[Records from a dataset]
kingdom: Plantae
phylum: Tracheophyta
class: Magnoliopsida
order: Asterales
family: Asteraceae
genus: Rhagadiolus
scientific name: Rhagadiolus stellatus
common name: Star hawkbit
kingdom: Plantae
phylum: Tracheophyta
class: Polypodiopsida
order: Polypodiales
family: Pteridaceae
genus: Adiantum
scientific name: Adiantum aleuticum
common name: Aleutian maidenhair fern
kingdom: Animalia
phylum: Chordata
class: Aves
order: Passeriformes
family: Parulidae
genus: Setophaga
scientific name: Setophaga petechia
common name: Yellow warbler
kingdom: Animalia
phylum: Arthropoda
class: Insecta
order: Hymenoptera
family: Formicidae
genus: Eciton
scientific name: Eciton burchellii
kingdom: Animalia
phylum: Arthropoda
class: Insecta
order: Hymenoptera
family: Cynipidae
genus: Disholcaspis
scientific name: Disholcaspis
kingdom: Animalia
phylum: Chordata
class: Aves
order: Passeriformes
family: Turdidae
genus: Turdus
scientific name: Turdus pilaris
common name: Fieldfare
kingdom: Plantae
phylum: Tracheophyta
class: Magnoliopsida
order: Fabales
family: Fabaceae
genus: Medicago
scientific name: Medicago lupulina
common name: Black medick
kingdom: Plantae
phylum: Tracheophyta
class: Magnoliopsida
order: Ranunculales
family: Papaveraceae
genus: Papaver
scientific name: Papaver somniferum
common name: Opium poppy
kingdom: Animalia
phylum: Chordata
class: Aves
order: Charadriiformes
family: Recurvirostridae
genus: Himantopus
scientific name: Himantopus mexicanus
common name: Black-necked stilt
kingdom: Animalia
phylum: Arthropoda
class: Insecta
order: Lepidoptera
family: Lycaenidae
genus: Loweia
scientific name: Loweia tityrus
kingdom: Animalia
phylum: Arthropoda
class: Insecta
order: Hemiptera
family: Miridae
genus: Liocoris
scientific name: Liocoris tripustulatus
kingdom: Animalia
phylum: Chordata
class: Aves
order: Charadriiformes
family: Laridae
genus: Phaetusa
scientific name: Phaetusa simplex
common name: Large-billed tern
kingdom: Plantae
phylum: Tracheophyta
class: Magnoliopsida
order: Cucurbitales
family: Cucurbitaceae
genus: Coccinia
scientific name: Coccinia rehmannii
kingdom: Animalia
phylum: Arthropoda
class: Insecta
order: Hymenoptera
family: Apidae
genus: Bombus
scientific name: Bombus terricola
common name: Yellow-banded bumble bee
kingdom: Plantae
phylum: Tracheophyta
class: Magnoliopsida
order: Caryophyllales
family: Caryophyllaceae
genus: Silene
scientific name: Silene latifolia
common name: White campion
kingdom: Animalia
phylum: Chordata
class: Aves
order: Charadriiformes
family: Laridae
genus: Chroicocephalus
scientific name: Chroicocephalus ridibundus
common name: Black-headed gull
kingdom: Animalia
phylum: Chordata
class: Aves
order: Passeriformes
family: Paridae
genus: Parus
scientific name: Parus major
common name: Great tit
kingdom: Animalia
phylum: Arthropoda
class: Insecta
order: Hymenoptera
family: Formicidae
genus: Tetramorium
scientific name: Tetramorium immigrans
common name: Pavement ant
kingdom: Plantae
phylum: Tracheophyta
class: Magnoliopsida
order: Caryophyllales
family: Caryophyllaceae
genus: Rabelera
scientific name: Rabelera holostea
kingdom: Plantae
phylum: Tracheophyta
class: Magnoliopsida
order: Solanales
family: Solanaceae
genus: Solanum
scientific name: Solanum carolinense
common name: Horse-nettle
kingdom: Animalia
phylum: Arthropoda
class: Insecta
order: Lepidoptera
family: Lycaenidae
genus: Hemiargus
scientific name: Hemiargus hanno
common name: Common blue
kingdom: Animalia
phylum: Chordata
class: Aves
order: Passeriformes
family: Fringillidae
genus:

▸ Short problem
Please arrange every line of the records above as one numbered list, leaving out any blank lines.

▸ Finished answer
1. kingdom: Plantae
2. phylum: Tracheophyta
3. class: Magnoliopsida
4. order: Asterales
5. family: Asteraceae
6. genus: Rhagadiolus
7. scientific name: Rhagadiolus stellatus
8. common name: Star hawkbit
9. kingdom: Plantae
10. phylum: Tracheophyta
11. class: Polypodiopsida
12. order: Polypodiales
13. family: Pteridaceae
14. genus: Adiantum
15. scientific name: Adiantum aleuticum
16. common name: Aleutian maidenhair fern
17. kingdom: Animalia
18. phylum: Chordata
19. class: Aves
20. order: Passeriformes
21. family: Parulidae
22. genus: Setophaga
23. scientific name: Setophaga petechia
24. common name: Yellow warbler
25. kingdom: Animalia
26. phylum: Arthropoda
27. class: Insecta
28. order: Hymenoptera
29. family: Formicidae
30. genus: Eciton
31. scientific name: Eciton burchellii
32. kingdom: Animalia
33. phylum: Arthropoda
34. class: Insecta
35. order: Hymenoptera
36. family: Cynipidae
37. genus: Disholcaspis
38. scientific name: Disholcaspis
39. kingdom: Animalia
40. phylum: Chordata
41. class: Aves
42. order: Passeriformes
43. family: Turdidae
44. genus: Turdus
45. scientific name: Turdus pilaris
46. common name: Fieldfare
47. kingdom: Plantae
48. phylum: Tracheophyta
49. class: Magnoliopsida
50. order: Fabales
51. family: Fabaceae
52. genus: Medicago
53. scientific name: Medicago lupulina
54. common name: Black medick
55. kingdom: Plantae
56. phylum: Tracheophyta
57. class: Magnoliopsida
58. order: Ranunculales
59. family: Papaveraceae
60. genus: Papaver
61. scientific name: Papaver somniferum
62. common name: Opium poppy
63. kingdom: Animalia
64. phylum: Chordata
65. class: Aves
66. order: Charadriiformes
67. family: Recurvirostridae
68. genus: Himantopus
69. scientific name: Himantopus mexicanus
70. common name: Black-necked stilt
71. kingdom: Animalia
72. phylum: Arthropoda
73. class: Insecta
74. order: Lepidoptera
75. family: Lycaenidae
76. genus: Loweia
77. scientific name: Loweia tityrus
78. kingdom: Animalia
79. phylum: Arthropoda
80. class: Insecta
81. order: Hemiptera
82. family: Miridae
83. genus: Liocoris
84. scientific name: Liocoris tripustulatus
85. kingdom: Animalia
86. phylum: Chordata
87. class: Aves
88. order: Charadriiformes
89. family: Laridae
90. genus: Phaetusa
91. scientific name: Phaetusa simplex
92. common name: Large-billed tern
93. kingdom: Plantae
94. phylum: Tracheophyta
95. class: Magnoliopsida
96. order: Cucurbitales
97. family: Cucurbitaceae
98. genus: Coccinia
99. scientific name: Coccinia rehmannii
100. kingdom: Animalia
101. phylum: Arthropoda
102. class: Insecta
103. order: Hymenoptera
104. family: Apidae
105. genus: Bombus
106. scientific name: Bombus terricola
107. common name: Yellow-banded bumble bee
108. kingdom: Plantae
109. phylum: Tracheophyta
110. class: Magnoliopsida
111. order: Caryophyllales
112. family: Caryophyllaceae
113. genus: Silene
114. scientific name: Silene latifolia
115. common name: White campion
116. kingdom: Animalia
117. phylum: Chordata
118. class: Aves
119. order: Charadriiformes
120. family: Laridae
121. genus: Chroicocephalus
122. scientific name: Chroicocephalus ridibundus
123. common name: Black-headed gull
124. kingdom: Animalia
125. phylum: Chordata
126. class: Aves
127. order: Passeriformes
128. family: Paridae
129. genus: Parus
130. scientific name: Parus major
131. common name: Great tit
132. kingdom: Animalia
133. phylum: Arthropoda
134. class: Insecta
135. order: Hymenoptera
136. family: Formicidae
137. genus: Tetramorium
138. scientific name: Tetramorium immigrans
139. common name: Pavement ant
140. kingdom: Plantae
141. phylum: Tracheophyta
142. class: Magnoliopsida
143. order: Caryophyllales
144. family: Caryophyllaceae
145. genus: Rabelera
146. scientific name: Rabelera holostea
147. kingdom: Plantae
148. phylum: Tracheophyta
149. class: Magnoliopsida
150. order: Solanales
151. family: Solanaceae
152. genus: Solanum
153. scientific name: Solanum carolinense
154. common name: Horse-nettle
155. kingdom: Animalia
156. phylum: Arthropoda
157. class: Insecta
158. order: Lepidoptera
159. family: Lycaenidae
160. genus: Hemiargus
161. scientific name: Hemiargus hanno
162. common name: Common blue
163. kingdom: Animalia
164. phylum: Chordata
165. class: Aves
166. order: Passeriformes
167. family: Fringillidae
168. genus:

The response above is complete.